Não é um fenômeno único brasileiro, deve ter acontecido em outros lugares, mas isso não importa. O que importa é que a música é o que temos de mais profundo, que melhor nos mostra para nós mesmos, púlpito de debates, escola de quereres, sinal da beleza que se pode fazer com a nossa história.

Entretanto Brant, na sua atuação fora do campo da produção mais ligada ao campo das sensações, também nos lembra da outra metade da laranja brasileira, do erro cotidiano da dosagem do remédio que o transforma em veneno.

Suas posições extremamente raivosas na defesa dos direitos autorais de artistas carrega, além das motivações óbvias de defesa da classe, uma possibilidade de segundas e mais verticais interpretações.
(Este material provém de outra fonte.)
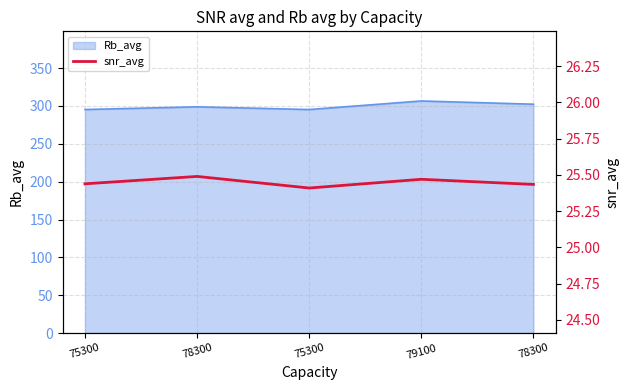

The value at 75300 is 10.6. True or false?

False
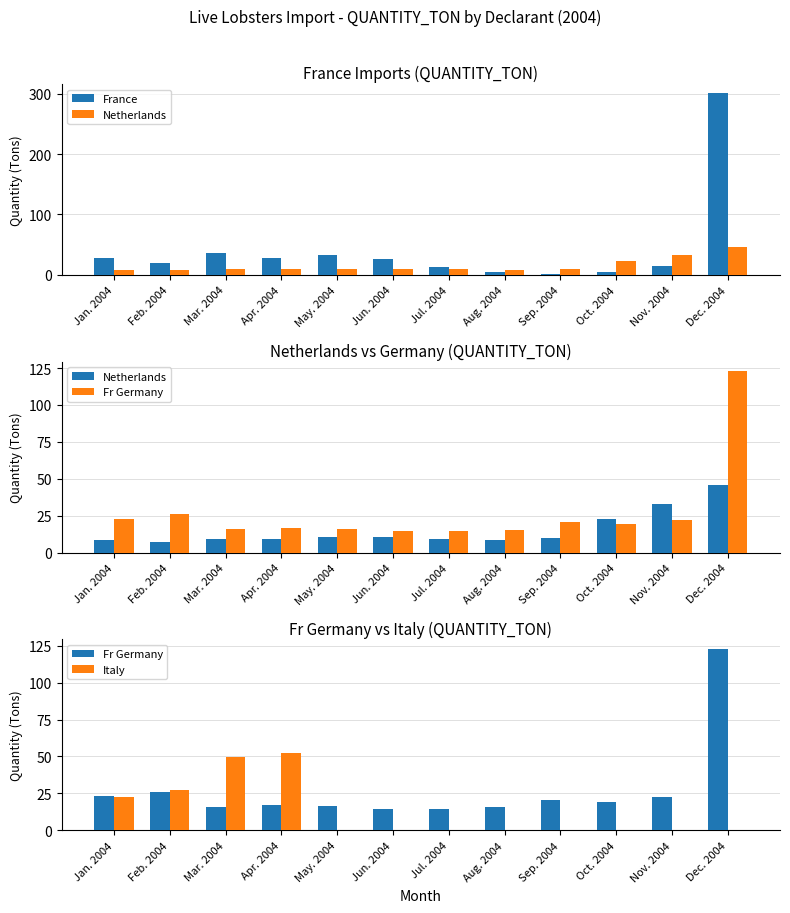

What is the sum of all Italy values?

151.7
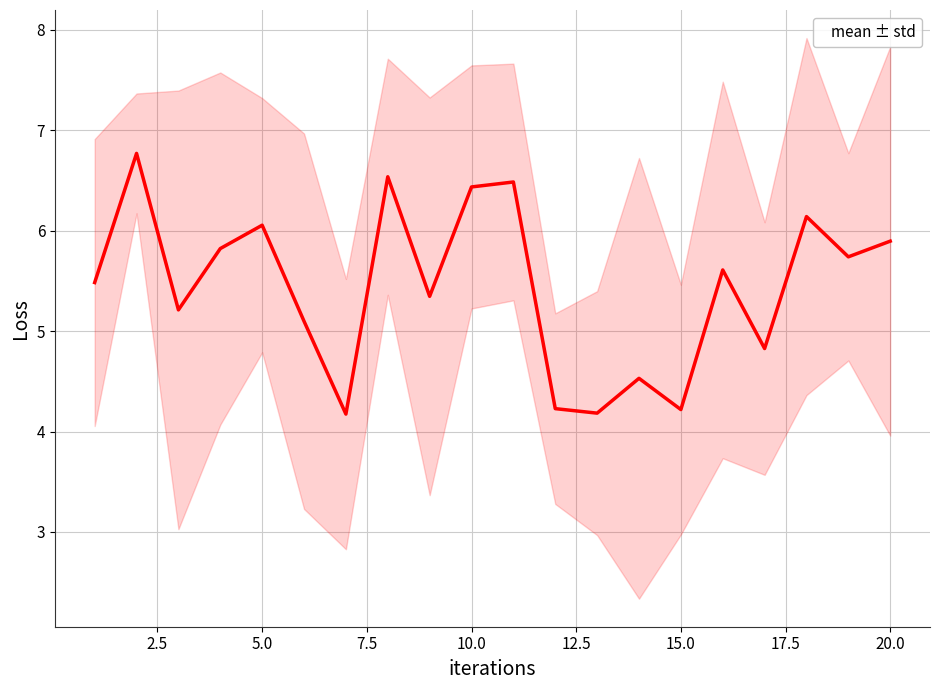

Reading left to right, extract all data points from this chart.

5.5	6.8	5.2	5.8	6.1	5.1	4.2	6.5	5.3	6.4	6.5	4.2	4.2	4.5	4.2	5.6	4.8	6.1	5.7	5.9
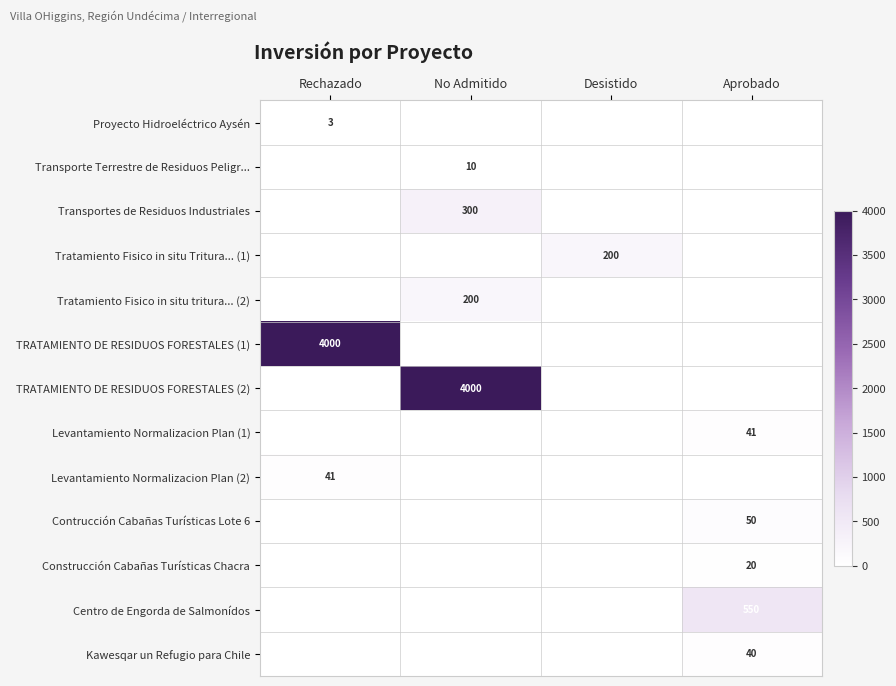

At which category is the sum across all series the highest?

No Admitido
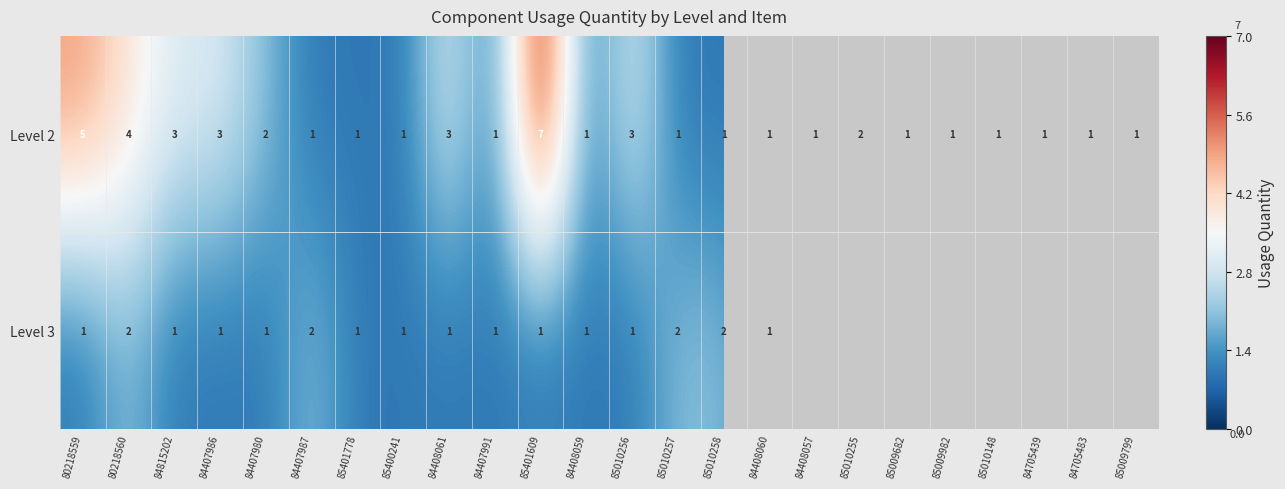

At which category is the sum across all series the highest?

85401609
Era um ato conservador, no sentido mais próprio da palavra, da defesa da conservação do estado das coisas existentes. Era uma tentativa de manter as coisas como sempre foram e nunca aceitar qualquer tipo de mudança. Era uma escolha por manter privilégios de quem conseguiu esses privilégios - e não tentar construir pontes para diminuir a distância entre as extremas pontas da sociedade.
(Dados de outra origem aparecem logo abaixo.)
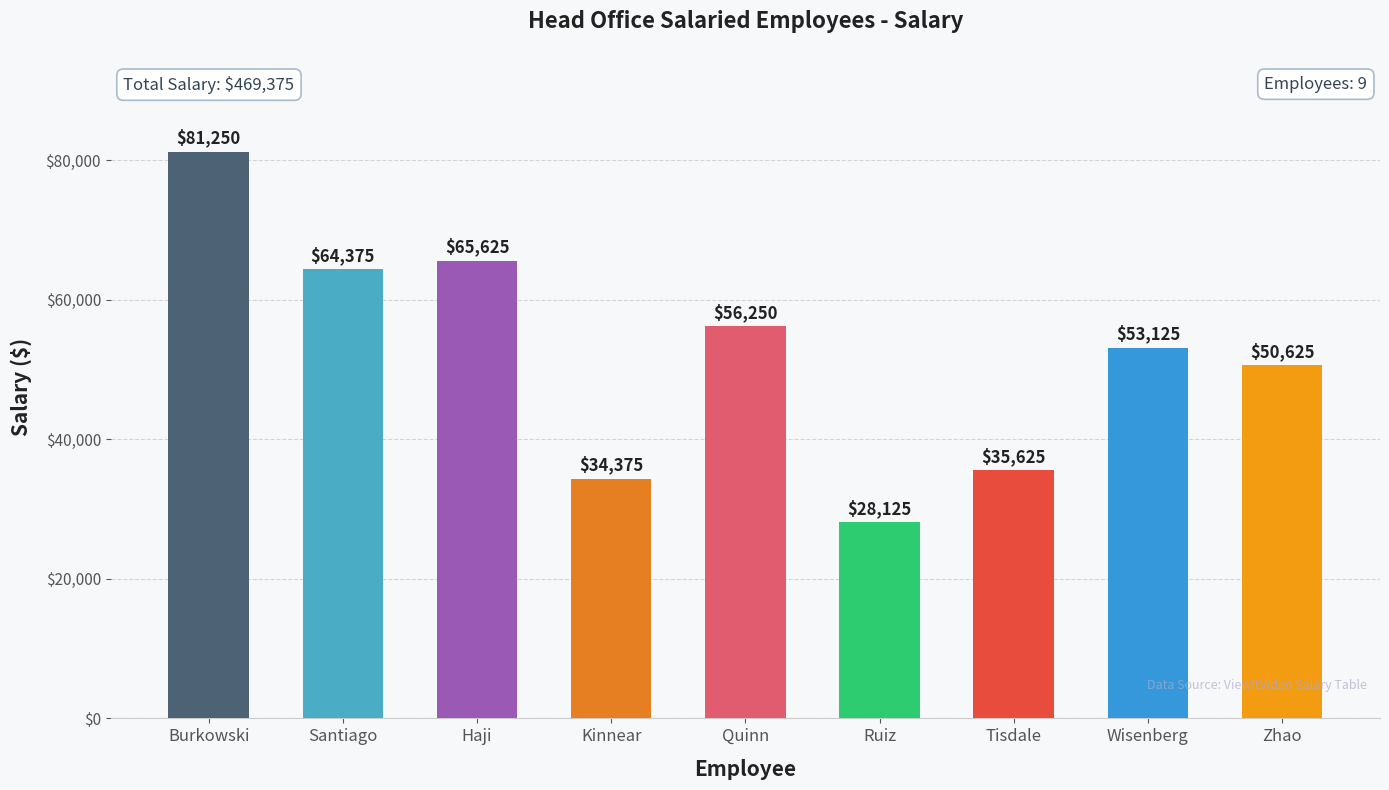

At which category does the chart reach its peak across all series?

Burkowski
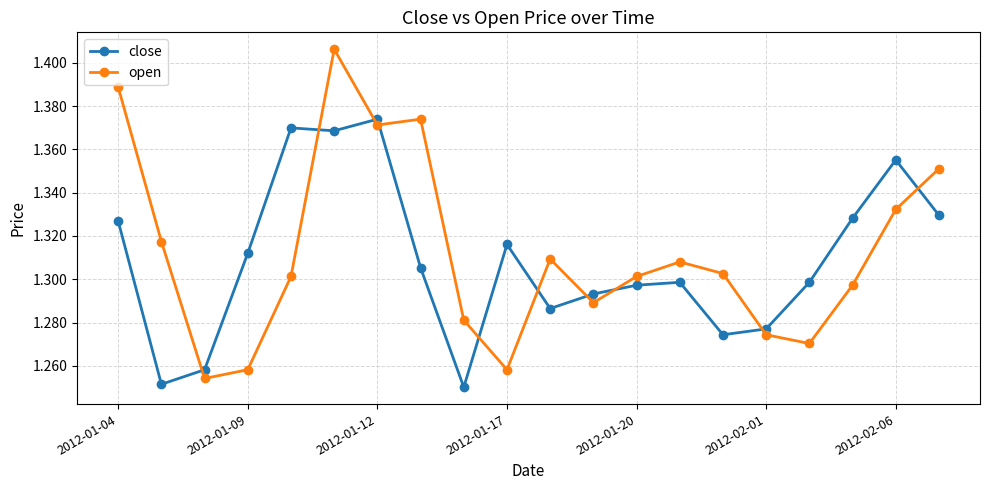

What is the difference between the maximum and minimum values in the close series?

0.1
Como um homem pode ser tão inovador em um campo (estético) e tão reacionário em outro (político)? Ou por que alguém quando ultrapassa a bolha do andar de baixo já assume as posturas do andar de cima? Ou qual miopia impede os de cima de enxergar os de baixo como se fossem iguais?

Nelson Rodrigues talvez seja o principal exemplo nessa seara: um católico moralista orgulhoso de ser reacionário que dizia que expurgava suas neuroses e sonhos em uma produção teatral que era libertária, catártica, explosiva.

Essa divisão "Dr. Jekyll and Mr. Hyde" brasileira já foi muito melhor retratada por sujeitos como Roberto DaMatta, em seu "A casa e a rua". Somos conservadores em casa e liberais na rua. Somos violentos e conciliadores, ao mesmo tempo. Somos cordiais e cordiais, como diria Sérgio Buarque de Holanda. Somos extremados, precisamos de "experiências extremas".

Num momento de tamanho conservadorismo e atitudes retrógradas, excludentes e que beiram, quando não chafurdam, num fascismo descarado, quando a gangorra dessa nossa relação tensa histórica pende para um dos lados, é bom se agarrar a, ao menos, uma certeza: a música produzida no Brasil é linda. E Brant, o compositor, nos lembra disso. Que esse seja celebrado e o outro, combatido.